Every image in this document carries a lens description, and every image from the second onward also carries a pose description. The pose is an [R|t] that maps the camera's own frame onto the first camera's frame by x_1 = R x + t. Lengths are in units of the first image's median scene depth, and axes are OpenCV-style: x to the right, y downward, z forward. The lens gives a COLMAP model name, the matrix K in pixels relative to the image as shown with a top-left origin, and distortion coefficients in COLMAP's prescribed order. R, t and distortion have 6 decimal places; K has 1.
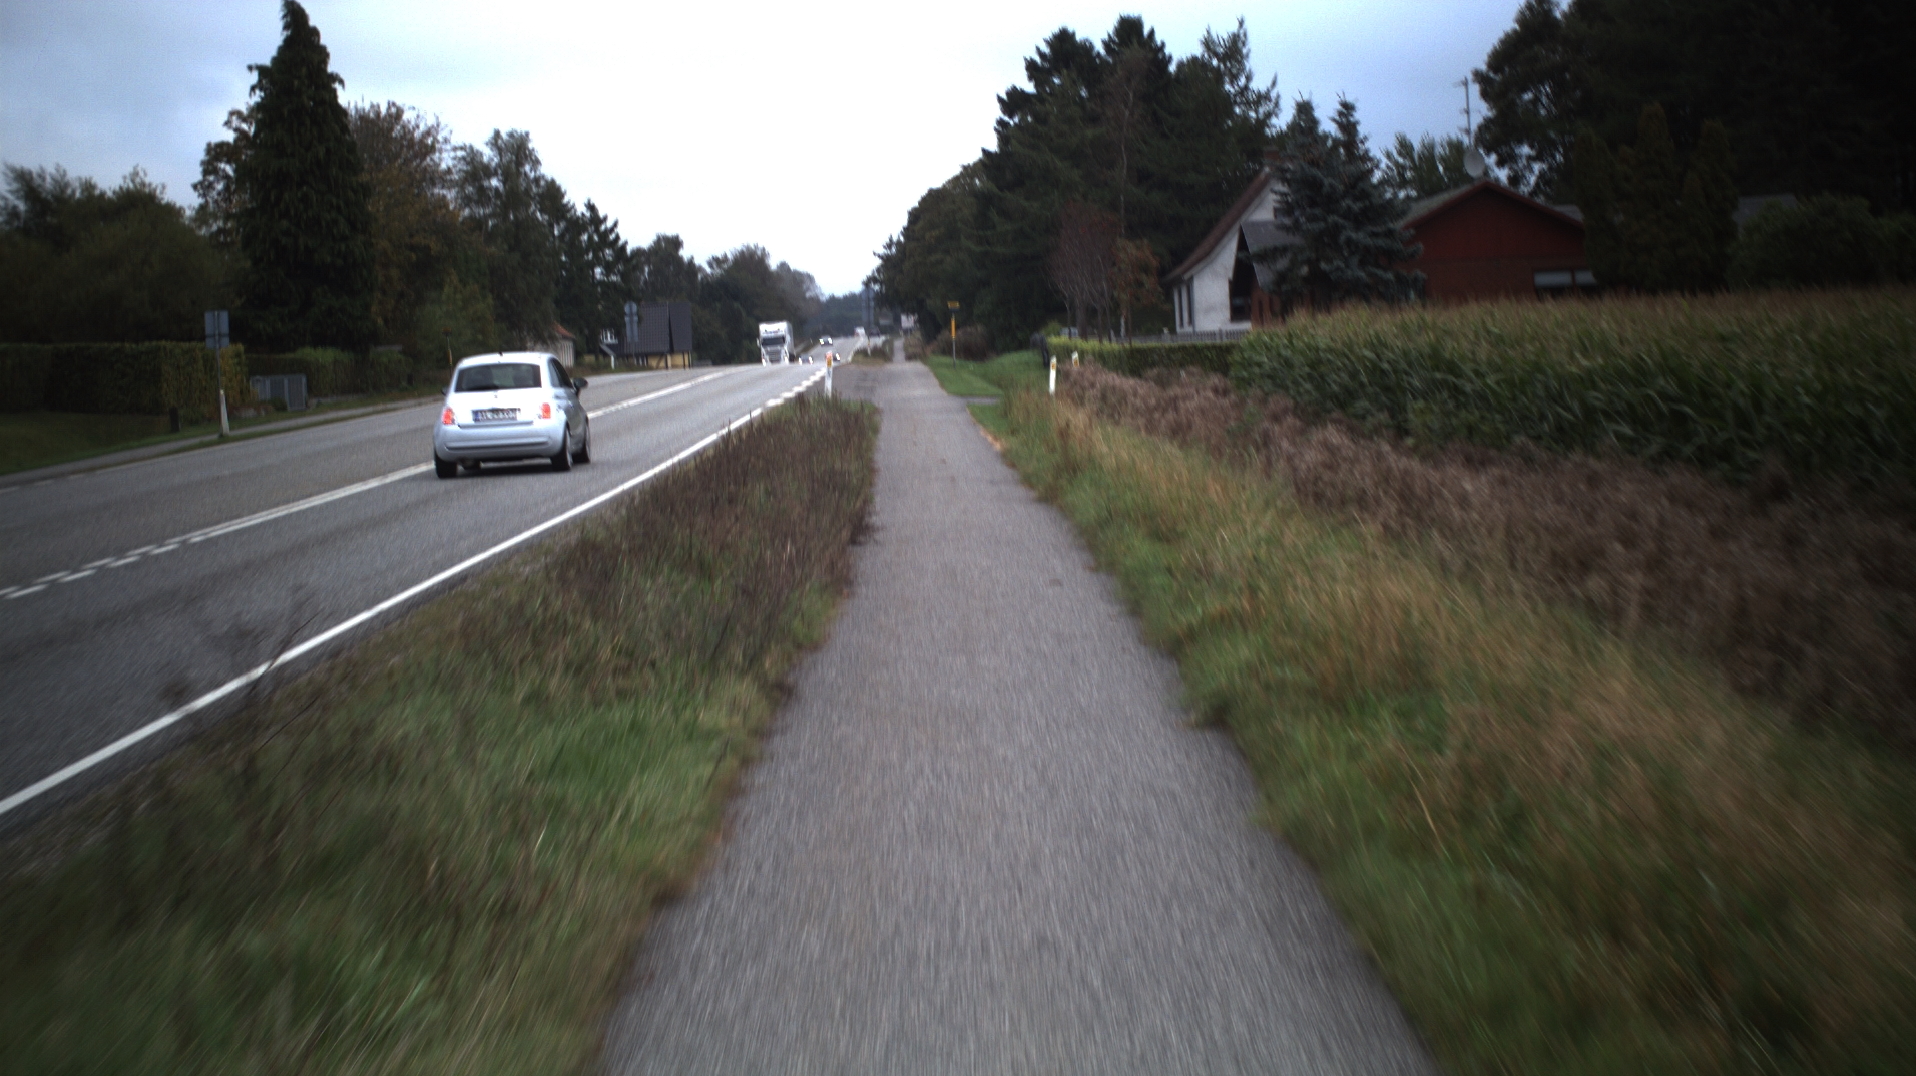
lens RADIAL K [[3516.7, 0, 958.0], [0, 3516.7, 538.0], [0, 0, 1]] dist [-0.289425, 0.362984]
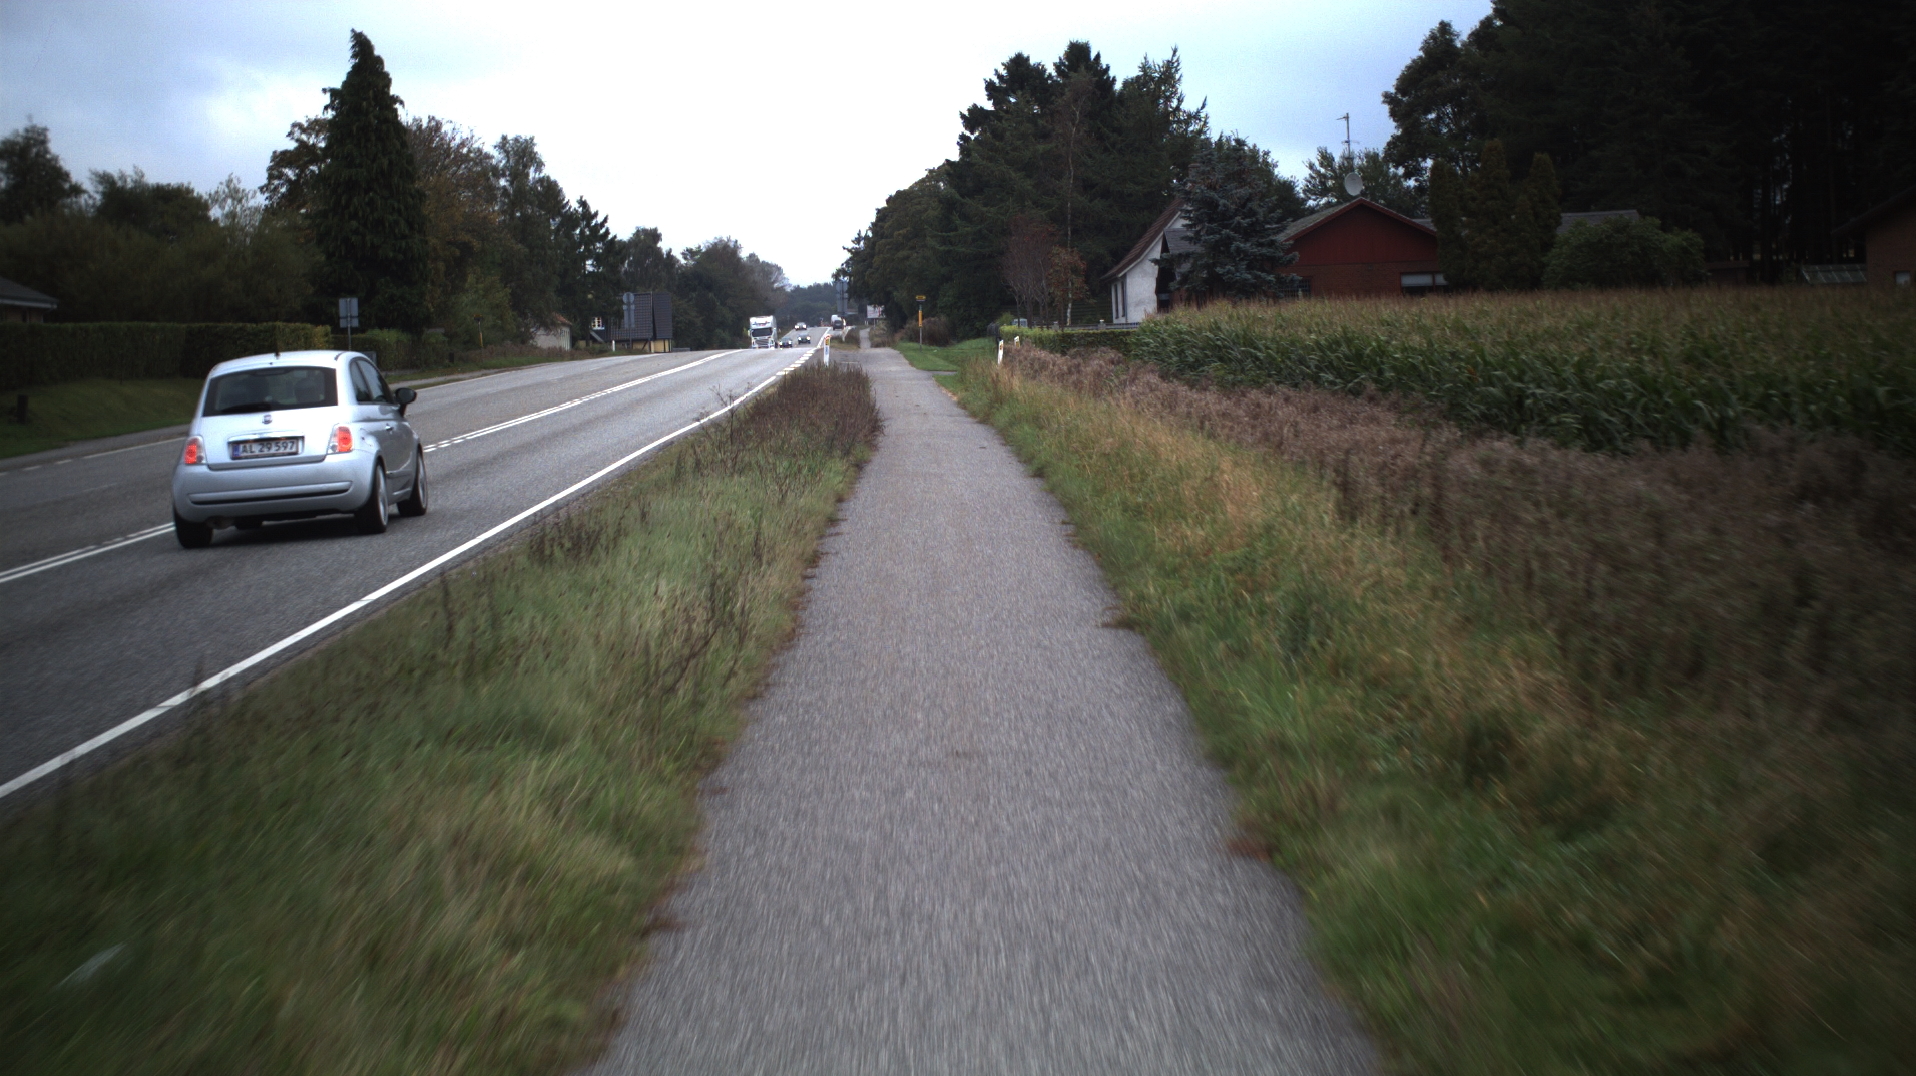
lens RADIAL K [[3516.7, 0, 958.0], [0, 3516.7, 538.0], [0, 0, 1]] dist [-0.289425, 0.362984]
pose [[0.999908, 0.007765, 0.011128, -0.001007], [-0.007792, 0.999967, 0.002399, 0.008920], [-0.011109, -0.002485, 0.999935, -0.140631]]
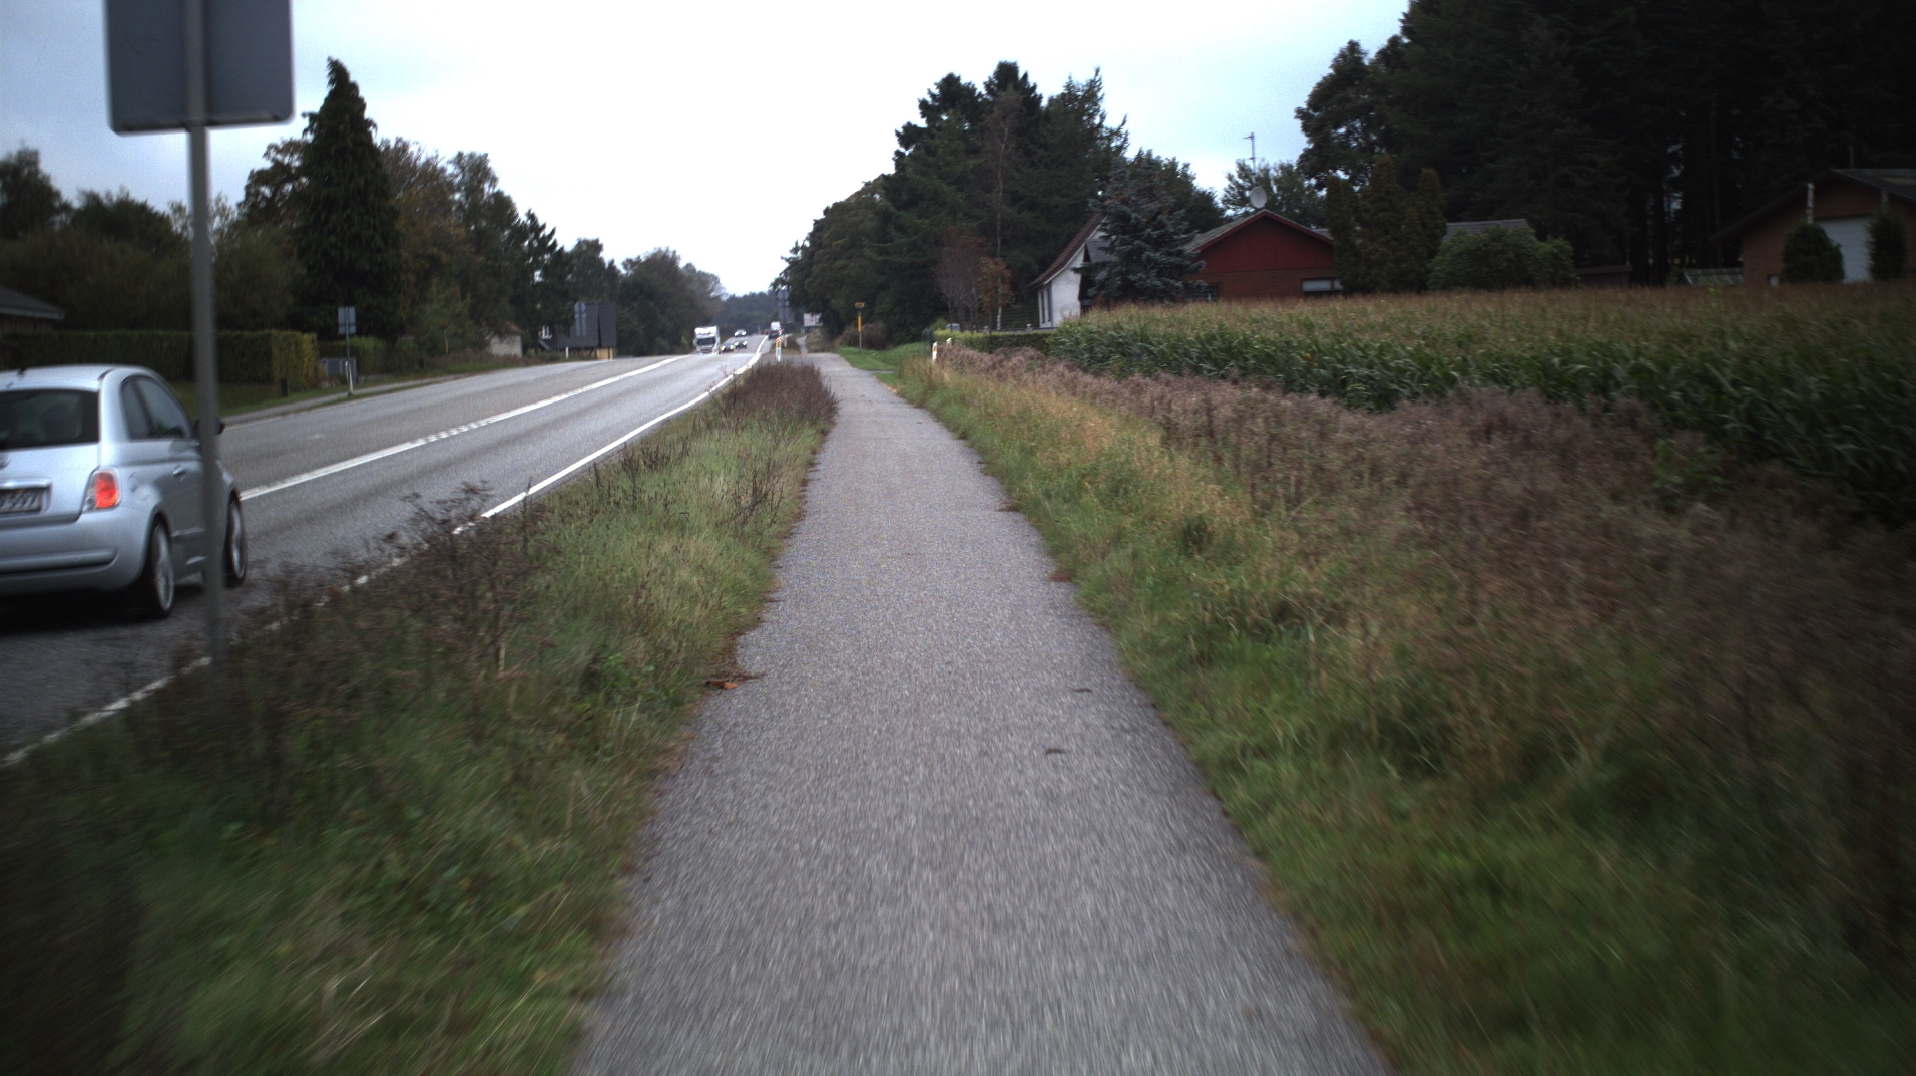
lens RADIAL K [[3516.7, 0, 958.0], [0, 3516.7, 538.0], [0, 0, 1]] dist [-0.289425, 0.362984]
pose [[0.999568, 0.001268, 0.029370, -0.002436], [-0.001269, 0.999999, 0.000016, 0.014011], [-0.029370, -0.000054, 0.999569, -0.210920]]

########################################

**About this task**:
Could you please repeat the entries above exactly, with every picture left out?

**Solved exercise**:
Every image in this document carries a lens description, and every image from the second onward also carries a pose description. The pose is an [R|t] that maps the camera's own frame onto the first camera's frame by x_1 = R x + t. Lengths are in units of the first image's median scene depth, and axes are OpenCV-style: x to the right, y downward, z forward. The lens gives a COLMAP model name, the matrix K in pixels relative to the image as shown with a top-left origin, and distortion coefficients in COLMAP's prescribed order. R, t and distortion have 6 decimal places; K has 1.
lens RADIAL K [[3516.7, 0, 958.0], [0, 3516.7, 538.0], [0, 0, 1]] dist [-0.289425, 0.362984]
lens RADIAL K [[3516.7, 0, 958.0], [0, 3516.7, 538.0], [0, 0, 1]] dist [-0.289425, 0.362984]
pose [[0.999908, 0.007765, 0.011128, -0.001007], [-0.007792, 0.999967, 0.002399, 0.008920], [-0.011109, -0.002485, 0.999935, -0.140631]]
lens RADIAL K [[3516.7, 0, 958.0], [0, 3516.7, 538.0], [0, 0, 1]] dist [-0.289425, 0.362984]
pose [[0.999568, 0.001268, 0.029370, -0.002436], [-0.001269, 0.999999, 0.000016, 0.014011], [-0.029370, -0.000054, 0.999569, -0.210920]]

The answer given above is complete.